It's hard to take the Rock and Roll Hall of Fame seriously. Besides the flippant snubs of classic rock legends over the years, the final straw for me was when Rolling Stone publisher Jann Wenner and his merry band of music critics and industry insiders finally managed to induct disco queen Donna Summer. Disco! The antithesis of rock 'n roll!
Look, I get that they can't induct all the great classic rockers in one year. If they did, what would keep the Rock Hall in the news? What would we have to be pissed off about every year? But when groundbreaking rock artists like Deep Purple are passed over for Public Enemy and Beastie Boys, it just shows how out of touch these "experts" are with the essense of rock.
As writer Max Read put it in Gawker under the title, "The Rock and Roll Hall of Fame Is So Goddamn Embarrassing," a few years ago:
The Rock and Roll Hall of Fame still thinks it's cool. This is why it's so embarrassing. You can tell it still believes in its own coolness because it inducts rappers: rap is not rock and roll, and a good, uncool, establishment museum would stick to its charter. But the Rock and Roll Hall of Fame wants to be cool. It tries to be cool. It knows that rap is cool, and so it pretends that Run-D.M.C. and the Beastie Boys makes rock music.

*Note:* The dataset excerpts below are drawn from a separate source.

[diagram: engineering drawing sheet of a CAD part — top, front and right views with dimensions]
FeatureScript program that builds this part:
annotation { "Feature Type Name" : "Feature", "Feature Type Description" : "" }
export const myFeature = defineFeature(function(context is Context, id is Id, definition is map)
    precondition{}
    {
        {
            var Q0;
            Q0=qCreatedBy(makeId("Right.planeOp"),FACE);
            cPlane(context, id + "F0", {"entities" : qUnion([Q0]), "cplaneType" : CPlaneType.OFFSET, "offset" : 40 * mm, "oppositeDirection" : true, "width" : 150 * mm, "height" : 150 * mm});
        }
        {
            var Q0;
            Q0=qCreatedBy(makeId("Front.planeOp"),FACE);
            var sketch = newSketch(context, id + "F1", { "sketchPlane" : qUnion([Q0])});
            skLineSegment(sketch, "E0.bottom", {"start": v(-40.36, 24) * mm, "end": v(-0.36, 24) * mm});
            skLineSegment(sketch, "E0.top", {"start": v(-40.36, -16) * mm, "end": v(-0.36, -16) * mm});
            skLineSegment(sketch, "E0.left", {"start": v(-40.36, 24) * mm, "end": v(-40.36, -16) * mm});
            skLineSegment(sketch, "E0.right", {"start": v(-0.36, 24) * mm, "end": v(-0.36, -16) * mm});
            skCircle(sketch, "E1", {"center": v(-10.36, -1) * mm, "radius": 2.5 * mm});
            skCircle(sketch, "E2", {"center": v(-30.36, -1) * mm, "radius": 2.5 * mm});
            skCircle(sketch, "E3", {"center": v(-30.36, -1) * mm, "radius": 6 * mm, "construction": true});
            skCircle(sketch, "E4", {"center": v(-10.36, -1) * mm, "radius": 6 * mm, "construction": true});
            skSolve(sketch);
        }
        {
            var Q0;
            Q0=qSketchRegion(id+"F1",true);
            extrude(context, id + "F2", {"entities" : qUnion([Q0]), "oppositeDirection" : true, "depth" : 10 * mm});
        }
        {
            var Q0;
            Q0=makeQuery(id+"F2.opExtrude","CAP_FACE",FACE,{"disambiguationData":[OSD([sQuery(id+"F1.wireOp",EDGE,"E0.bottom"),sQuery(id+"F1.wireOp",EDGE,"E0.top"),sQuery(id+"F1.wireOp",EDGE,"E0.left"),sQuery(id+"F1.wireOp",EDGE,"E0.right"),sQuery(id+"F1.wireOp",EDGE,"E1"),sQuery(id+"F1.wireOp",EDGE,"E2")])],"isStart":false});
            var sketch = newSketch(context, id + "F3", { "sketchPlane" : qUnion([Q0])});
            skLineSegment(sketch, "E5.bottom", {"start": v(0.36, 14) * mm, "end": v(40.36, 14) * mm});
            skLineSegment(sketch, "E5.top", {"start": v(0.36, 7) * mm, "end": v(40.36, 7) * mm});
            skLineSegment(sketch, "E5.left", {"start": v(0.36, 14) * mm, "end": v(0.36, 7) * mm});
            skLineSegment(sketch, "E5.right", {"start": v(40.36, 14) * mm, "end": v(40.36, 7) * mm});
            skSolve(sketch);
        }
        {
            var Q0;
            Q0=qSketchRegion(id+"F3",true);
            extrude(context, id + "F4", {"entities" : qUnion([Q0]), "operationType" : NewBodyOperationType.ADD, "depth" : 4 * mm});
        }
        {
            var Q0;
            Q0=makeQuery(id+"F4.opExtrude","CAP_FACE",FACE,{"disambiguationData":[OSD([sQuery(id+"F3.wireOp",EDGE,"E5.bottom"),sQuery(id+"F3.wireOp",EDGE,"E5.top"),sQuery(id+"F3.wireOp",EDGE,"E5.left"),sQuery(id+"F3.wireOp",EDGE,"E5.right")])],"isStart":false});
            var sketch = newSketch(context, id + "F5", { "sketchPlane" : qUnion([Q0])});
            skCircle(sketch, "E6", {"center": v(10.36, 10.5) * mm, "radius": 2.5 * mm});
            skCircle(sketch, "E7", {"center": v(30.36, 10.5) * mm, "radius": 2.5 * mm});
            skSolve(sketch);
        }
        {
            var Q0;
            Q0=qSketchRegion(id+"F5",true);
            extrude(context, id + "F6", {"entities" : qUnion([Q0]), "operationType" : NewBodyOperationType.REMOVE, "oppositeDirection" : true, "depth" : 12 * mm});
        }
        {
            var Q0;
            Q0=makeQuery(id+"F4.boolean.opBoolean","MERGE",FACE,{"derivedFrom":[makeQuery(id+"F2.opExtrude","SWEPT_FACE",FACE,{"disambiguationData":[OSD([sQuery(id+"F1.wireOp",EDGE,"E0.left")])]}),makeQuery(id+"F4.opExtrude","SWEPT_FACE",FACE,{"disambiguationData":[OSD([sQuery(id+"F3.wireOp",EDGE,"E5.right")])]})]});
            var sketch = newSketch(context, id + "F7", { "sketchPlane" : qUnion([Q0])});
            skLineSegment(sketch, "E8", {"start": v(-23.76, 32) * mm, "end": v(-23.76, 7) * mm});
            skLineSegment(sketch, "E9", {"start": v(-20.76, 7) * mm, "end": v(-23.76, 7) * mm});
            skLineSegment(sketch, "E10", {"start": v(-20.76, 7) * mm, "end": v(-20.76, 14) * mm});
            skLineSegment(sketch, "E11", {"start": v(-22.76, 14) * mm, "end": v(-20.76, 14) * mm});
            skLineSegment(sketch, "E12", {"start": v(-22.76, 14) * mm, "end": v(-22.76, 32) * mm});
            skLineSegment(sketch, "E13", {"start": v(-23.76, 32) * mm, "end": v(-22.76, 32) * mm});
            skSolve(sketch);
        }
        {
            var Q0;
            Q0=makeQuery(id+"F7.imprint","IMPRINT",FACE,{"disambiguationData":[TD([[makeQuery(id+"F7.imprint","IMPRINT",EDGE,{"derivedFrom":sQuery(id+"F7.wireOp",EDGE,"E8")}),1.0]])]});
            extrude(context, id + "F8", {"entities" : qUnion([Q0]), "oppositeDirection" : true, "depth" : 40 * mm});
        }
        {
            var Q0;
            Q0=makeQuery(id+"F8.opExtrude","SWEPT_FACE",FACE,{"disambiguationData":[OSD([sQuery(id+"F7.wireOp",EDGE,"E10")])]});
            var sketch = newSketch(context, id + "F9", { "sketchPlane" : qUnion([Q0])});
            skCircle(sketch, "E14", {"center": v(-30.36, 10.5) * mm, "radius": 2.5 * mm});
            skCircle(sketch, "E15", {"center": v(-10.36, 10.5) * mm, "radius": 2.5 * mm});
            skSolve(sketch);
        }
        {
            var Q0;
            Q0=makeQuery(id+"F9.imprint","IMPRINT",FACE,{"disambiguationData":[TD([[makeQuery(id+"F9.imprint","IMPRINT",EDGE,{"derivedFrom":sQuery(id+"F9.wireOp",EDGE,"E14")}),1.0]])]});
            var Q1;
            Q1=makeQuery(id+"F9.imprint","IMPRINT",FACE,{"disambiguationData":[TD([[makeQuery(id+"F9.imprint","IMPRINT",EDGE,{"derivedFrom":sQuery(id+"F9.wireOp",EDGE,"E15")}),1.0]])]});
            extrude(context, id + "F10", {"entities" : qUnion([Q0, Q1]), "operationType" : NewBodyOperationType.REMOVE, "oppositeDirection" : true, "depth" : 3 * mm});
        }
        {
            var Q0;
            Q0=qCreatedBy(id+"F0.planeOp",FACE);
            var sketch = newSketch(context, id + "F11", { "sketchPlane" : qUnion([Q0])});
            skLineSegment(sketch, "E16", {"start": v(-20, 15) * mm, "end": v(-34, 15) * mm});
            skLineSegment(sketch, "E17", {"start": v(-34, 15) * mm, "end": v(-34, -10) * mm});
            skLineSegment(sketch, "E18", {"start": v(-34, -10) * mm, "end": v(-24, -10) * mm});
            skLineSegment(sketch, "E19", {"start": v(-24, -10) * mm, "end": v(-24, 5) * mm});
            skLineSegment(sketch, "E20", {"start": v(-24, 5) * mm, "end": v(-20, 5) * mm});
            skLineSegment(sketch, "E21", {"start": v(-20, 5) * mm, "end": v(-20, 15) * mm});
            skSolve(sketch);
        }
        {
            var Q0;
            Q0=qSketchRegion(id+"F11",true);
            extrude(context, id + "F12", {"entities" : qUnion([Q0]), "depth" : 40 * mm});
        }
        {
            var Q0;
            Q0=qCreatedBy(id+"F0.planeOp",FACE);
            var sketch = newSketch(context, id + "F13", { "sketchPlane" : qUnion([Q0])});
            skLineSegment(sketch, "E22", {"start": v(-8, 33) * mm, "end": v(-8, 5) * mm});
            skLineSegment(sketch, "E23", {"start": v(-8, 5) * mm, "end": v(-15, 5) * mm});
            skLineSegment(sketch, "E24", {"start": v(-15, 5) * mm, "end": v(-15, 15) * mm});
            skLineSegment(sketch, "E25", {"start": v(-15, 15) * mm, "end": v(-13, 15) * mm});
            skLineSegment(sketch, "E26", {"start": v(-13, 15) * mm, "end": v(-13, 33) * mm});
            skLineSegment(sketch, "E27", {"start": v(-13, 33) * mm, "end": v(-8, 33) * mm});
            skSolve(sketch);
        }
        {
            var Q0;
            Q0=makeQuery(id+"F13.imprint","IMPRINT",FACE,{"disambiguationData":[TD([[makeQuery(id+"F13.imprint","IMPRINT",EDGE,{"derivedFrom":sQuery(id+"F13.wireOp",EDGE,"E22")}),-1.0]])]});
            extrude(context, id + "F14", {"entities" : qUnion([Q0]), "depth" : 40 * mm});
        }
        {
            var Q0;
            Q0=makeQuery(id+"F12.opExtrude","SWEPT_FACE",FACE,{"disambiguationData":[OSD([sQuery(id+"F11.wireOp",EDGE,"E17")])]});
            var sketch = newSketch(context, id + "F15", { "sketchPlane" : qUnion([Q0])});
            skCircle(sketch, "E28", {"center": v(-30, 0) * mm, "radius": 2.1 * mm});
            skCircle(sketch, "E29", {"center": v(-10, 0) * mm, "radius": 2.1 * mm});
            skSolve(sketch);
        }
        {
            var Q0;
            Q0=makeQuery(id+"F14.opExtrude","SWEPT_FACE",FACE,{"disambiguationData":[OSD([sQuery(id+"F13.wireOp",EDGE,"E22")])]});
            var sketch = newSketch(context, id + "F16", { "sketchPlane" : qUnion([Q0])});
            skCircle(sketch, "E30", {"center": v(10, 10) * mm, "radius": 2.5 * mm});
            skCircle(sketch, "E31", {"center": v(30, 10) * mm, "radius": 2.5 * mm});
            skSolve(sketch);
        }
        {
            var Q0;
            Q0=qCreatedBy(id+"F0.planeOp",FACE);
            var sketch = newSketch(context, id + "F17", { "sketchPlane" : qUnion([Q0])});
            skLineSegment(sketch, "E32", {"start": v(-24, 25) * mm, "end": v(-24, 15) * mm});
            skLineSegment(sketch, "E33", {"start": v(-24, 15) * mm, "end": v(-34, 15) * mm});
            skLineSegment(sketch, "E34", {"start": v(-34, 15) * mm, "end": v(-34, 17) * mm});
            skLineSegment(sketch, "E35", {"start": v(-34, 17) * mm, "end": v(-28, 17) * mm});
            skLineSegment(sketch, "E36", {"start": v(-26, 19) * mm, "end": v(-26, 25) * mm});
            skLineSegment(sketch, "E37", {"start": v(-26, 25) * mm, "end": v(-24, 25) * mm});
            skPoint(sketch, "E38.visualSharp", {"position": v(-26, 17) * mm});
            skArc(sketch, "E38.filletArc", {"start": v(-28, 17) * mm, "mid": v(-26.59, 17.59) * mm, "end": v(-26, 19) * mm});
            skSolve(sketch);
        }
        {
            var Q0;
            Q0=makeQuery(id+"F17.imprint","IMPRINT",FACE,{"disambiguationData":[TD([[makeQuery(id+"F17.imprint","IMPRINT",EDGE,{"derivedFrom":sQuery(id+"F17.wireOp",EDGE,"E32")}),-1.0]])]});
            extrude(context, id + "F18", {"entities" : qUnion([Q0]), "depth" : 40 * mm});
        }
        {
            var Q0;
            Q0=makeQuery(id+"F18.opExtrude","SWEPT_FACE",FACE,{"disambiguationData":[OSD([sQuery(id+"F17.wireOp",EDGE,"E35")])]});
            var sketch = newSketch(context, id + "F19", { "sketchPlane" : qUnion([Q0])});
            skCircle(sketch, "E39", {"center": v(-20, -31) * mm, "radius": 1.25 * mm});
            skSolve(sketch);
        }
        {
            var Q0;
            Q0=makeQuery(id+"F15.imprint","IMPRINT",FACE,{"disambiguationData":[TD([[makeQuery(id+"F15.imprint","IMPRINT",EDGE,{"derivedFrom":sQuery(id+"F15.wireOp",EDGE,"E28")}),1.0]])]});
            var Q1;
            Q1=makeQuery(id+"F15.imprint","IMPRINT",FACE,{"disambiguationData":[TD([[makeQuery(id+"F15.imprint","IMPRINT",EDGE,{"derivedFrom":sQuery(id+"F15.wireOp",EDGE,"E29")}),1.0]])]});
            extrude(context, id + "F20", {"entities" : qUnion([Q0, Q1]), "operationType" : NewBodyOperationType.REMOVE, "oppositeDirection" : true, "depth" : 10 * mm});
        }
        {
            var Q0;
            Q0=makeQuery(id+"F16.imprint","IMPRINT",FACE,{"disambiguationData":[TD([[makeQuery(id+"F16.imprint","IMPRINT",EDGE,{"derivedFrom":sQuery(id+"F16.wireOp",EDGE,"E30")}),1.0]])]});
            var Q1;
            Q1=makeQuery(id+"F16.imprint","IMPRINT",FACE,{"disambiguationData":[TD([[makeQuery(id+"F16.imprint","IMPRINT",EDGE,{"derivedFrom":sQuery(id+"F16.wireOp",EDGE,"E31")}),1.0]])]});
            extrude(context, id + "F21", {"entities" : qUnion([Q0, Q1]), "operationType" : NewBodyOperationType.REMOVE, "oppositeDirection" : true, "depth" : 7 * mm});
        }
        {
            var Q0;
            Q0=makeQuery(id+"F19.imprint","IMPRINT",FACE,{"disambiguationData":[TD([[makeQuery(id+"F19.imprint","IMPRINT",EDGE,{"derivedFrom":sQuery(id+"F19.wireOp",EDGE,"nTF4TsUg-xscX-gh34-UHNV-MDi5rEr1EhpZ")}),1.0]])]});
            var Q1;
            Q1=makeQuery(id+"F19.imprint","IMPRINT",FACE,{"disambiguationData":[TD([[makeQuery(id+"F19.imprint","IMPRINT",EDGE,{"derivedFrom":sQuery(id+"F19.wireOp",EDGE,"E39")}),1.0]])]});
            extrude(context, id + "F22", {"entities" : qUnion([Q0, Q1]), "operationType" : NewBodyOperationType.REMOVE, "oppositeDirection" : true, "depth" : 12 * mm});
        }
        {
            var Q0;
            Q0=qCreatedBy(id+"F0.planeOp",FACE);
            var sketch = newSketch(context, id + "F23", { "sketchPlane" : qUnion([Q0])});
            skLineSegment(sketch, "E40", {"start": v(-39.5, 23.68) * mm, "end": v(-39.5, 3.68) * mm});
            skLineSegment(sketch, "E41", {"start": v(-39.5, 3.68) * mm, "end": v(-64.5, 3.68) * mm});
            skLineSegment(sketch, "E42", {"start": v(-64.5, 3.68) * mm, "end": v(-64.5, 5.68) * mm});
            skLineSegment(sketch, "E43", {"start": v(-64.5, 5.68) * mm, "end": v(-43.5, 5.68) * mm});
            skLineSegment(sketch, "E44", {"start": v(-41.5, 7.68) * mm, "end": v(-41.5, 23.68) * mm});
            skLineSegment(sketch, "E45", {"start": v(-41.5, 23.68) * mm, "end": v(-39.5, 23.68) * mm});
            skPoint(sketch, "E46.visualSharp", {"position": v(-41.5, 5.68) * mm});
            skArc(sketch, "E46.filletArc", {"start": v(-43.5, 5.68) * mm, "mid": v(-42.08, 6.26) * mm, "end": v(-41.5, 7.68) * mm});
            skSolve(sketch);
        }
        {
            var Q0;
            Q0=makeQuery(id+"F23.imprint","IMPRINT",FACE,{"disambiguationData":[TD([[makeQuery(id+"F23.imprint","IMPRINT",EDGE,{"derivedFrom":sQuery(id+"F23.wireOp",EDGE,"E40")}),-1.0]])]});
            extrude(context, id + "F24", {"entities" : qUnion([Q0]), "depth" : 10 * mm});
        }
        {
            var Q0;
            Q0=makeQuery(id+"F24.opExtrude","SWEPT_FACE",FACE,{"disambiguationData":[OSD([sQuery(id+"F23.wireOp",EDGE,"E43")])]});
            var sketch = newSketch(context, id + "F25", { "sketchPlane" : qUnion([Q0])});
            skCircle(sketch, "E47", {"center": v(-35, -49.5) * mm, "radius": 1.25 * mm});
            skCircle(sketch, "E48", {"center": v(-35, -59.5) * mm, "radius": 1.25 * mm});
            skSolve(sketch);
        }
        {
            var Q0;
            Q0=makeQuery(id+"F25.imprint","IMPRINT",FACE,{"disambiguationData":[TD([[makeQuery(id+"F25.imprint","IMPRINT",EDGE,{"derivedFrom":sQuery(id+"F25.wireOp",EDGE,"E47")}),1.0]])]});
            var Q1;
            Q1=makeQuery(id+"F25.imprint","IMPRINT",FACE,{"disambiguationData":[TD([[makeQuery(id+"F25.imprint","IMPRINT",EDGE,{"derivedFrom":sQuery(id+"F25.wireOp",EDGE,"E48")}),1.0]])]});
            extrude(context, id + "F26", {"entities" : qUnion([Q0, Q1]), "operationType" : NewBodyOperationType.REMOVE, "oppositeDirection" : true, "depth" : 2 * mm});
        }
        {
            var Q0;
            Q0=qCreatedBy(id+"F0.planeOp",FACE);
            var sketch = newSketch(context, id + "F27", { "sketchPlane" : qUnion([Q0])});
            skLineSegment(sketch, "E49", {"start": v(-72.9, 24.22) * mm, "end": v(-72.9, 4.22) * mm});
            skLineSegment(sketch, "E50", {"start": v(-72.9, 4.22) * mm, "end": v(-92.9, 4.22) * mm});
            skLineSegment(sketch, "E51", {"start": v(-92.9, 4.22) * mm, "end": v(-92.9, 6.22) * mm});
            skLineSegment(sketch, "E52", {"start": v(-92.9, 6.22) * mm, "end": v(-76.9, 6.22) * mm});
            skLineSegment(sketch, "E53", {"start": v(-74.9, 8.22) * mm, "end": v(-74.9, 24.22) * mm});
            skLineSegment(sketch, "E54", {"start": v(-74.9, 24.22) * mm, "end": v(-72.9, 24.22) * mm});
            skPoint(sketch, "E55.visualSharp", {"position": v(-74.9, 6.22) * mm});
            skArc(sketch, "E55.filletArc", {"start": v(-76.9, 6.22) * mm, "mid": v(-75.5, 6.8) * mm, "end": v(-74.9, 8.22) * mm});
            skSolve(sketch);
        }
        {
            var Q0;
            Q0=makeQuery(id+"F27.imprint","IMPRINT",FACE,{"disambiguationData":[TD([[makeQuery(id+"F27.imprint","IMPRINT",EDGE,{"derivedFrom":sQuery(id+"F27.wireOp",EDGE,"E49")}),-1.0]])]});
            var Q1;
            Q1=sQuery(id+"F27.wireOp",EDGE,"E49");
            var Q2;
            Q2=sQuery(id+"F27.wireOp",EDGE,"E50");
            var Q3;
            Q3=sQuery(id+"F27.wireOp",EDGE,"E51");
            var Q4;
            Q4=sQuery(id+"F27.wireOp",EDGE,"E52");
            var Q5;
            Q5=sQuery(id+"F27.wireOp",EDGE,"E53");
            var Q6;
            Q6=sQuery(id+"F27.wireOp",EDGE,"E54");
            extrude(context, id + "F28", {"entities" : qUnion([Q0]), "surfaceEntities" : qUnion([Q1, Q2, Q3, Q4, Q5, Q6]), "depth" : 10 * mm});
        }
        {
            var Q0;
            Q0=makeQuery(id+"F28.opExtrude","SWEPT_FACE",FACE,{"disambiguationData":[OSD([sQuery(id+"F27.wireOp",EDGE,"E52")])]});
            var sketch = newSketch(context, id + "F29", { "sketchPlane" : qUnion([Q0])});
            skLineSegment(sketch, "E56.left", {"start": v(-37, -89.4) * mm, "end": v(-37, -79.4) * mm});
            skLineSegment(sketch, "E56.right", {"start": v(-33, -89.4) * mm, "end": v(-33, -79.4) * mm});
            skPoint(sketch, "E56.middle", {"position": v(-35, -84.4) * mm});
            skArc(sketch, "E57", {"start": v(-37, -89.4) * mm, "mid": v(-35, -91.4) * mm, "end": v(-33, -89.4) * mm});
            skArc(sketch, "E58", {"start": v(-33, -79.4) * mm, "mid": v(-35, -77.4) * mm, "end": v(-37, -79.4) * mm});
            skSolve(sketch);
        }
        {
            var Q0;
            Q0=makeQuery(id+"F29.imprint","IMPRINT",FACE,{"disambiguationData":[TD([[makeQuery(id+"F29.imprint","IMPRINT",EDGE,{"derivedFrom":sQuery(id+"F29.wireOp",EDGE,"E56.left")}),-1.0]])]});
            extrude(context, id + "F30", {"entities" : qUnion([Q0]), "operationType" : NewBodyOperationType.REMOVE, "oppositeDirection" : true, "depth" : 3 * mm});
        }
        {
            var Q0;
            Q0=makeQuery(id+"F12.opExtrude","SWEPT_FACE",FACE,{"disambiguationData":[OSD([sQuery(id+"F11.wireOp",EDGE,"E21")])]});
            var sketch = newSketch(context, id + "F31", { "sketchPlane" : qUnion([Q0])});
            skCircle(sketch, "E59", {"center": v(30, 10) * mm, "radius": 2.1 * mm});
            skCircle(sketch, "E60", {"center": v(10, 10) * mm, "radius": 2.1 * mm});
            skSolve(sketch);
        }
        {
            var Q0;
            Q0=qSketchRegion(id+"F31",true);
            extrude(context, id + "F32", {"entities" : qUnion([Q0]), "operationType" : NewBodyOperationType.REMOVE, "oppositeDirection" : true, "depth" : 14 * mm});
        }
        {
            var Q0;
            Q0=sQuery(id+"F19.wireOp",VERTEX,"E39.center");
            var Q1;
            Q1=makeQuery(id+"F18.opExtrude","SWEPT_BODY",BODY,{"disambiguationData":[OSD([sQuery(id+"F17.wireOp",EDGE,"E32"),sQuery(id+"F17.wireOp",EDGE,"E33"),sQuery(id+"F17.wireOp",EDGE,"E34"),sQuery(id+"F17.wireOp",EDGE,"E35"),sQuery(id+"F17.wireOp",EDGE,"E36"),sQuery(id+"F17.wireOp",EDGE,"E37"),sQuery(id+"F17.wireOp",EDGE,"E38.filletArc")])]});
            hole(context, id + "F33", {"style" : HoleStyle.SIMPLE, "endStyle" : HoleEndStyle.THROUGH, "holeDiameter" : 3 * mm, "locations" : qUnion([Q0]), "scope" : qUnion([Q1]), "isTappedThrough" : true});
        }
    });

And there you have another connection to Wenner's Rolling Stone magazine. That rag may no longer be what most of us classic rockers like, but it has understandably evolved to remain relevant to the 18-34 market. The problem is that Wenner, co-founder and chairman of the Rock Hall, has tried the same strategy with the museum and in the process has made the very name of the Rock and Roll Hall of Fame a joke.
Who do you think should have been inducted by now?